** Opening INFORMATION SHOWN block **
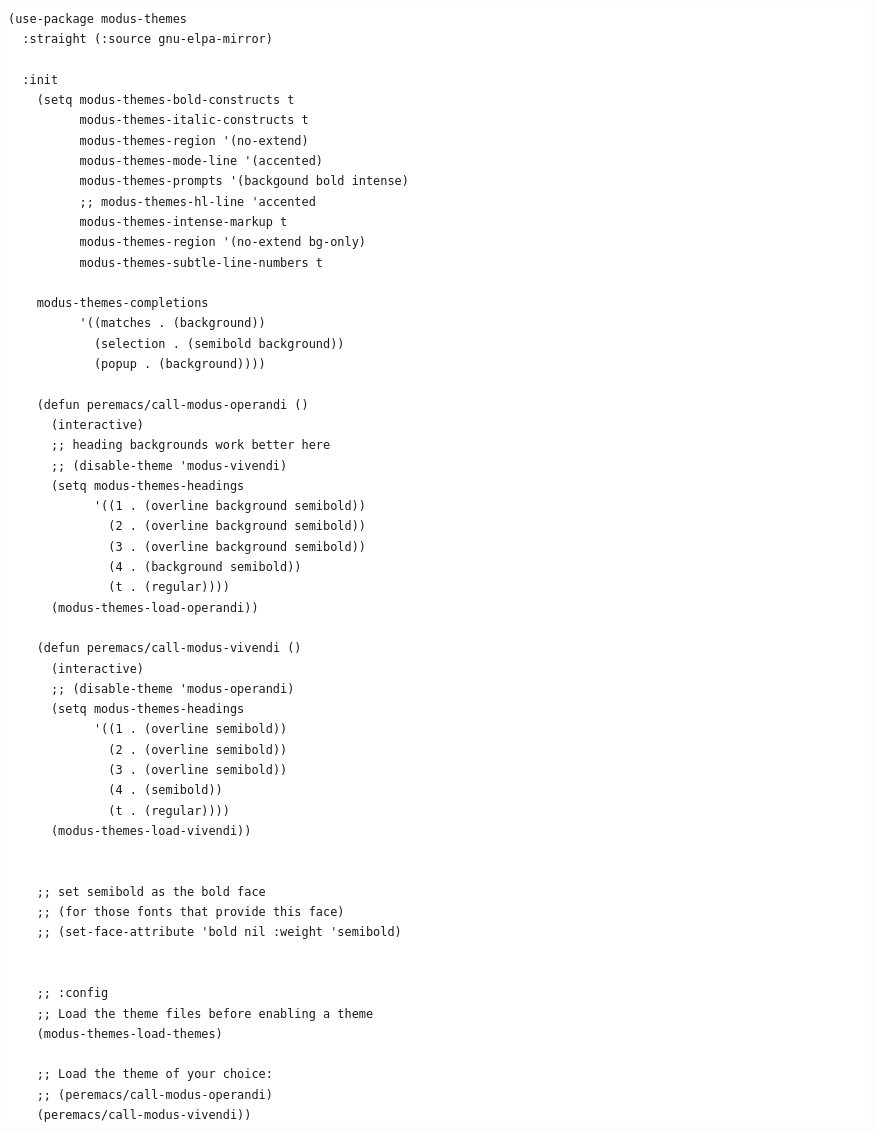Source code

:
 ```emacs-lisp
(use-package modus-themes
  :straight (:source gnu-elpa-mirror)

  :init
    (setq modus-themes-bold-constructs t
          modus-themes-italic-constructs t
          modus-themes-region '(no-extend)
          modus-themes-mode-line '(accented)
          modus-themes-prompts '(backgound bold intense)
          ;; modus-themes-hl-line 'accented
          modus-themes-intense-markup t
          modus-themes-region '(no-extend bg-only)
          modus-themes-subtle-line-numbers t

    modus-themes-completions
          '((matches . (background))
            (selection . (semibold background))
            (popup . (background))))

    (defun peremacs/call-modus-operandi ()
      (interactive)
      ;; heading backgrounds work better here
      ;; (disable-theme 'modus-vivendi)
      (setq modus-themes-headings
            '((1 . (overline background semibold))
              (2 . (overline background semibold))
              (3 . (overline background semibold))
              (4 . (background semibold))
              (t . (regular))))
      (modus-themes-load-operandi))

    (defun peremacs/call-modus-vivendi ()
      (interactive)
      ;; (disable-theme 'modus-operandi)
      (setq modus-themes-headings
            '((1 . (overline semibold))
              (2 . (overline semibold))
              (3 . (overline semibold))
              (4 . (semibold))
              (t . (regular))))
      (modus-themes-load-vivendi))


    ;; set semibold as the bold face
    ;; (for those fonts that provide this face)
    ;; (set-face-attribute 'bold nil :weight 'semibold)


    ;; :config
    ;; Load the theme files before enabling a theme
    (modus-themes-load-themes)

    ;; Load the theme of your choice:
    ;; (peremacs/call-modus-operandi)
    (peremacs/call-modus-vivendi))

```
** Closing INFORMATION SHOWN block **
** Opening INFORMATION SHOWN block **
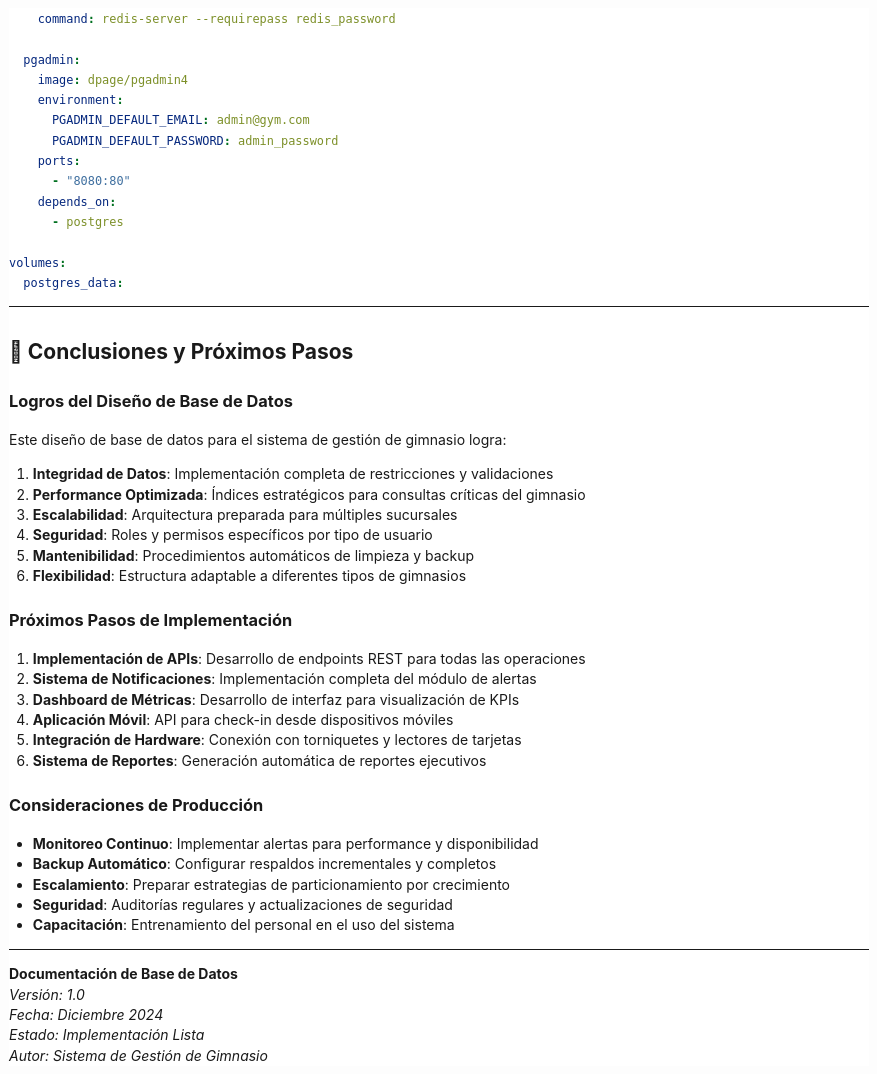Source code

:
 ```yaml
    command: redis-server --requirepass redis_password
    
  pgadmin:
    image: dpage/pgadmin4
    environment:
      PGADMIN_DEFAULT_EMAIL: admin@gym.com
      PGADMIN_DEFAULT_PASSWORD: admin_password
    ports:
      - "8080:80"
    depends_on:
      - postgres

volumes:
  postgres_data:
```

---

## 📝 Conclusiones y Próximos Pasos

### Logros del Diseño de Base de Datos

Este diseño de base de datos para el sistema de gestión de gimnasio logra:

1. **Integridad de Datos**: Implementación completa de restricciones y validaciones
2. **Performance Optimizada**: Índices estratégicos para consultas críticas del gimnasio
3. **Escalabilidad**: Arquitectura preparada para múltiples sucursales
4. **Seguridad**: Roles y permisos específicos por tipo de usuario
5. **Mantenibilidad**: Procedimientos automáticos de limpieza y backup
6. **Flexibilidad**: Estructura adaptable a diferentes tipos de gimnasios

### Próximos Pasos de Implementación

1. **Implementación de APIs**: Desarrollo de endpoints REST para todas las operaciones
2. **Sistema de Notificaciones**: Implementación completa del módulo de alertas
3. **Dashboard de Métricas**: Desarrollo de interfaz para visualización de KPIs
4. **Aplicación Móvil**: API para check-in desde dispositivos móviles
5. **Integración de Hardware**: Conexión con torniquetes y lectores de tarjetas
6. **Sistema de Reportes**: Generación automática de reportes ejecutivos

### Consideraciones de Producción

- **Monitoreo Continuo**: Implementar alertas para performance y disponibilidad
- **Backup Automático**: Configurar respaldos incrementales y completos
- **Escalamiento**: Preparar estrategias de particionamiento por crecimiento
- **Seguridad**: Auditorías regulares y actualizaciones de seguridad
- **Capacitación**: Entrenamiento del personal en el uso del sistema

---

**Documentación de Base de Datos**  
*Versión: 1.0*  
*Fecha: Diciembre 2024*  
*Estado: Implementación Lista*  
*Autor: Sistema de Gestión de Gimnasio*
** Closing INFORMATION SHOWN block **
Scan the data above for the string "vivendi" and copy each line where it appears.

SOLUTION TO THIS EXERCISE:
      ;; (disable-theme 'modus-vivendi)
    (defun peremacs/call-modus-vivendi ()
      (modus-themes-load-vivendi))
    (peremacs/call-modus-vivendi))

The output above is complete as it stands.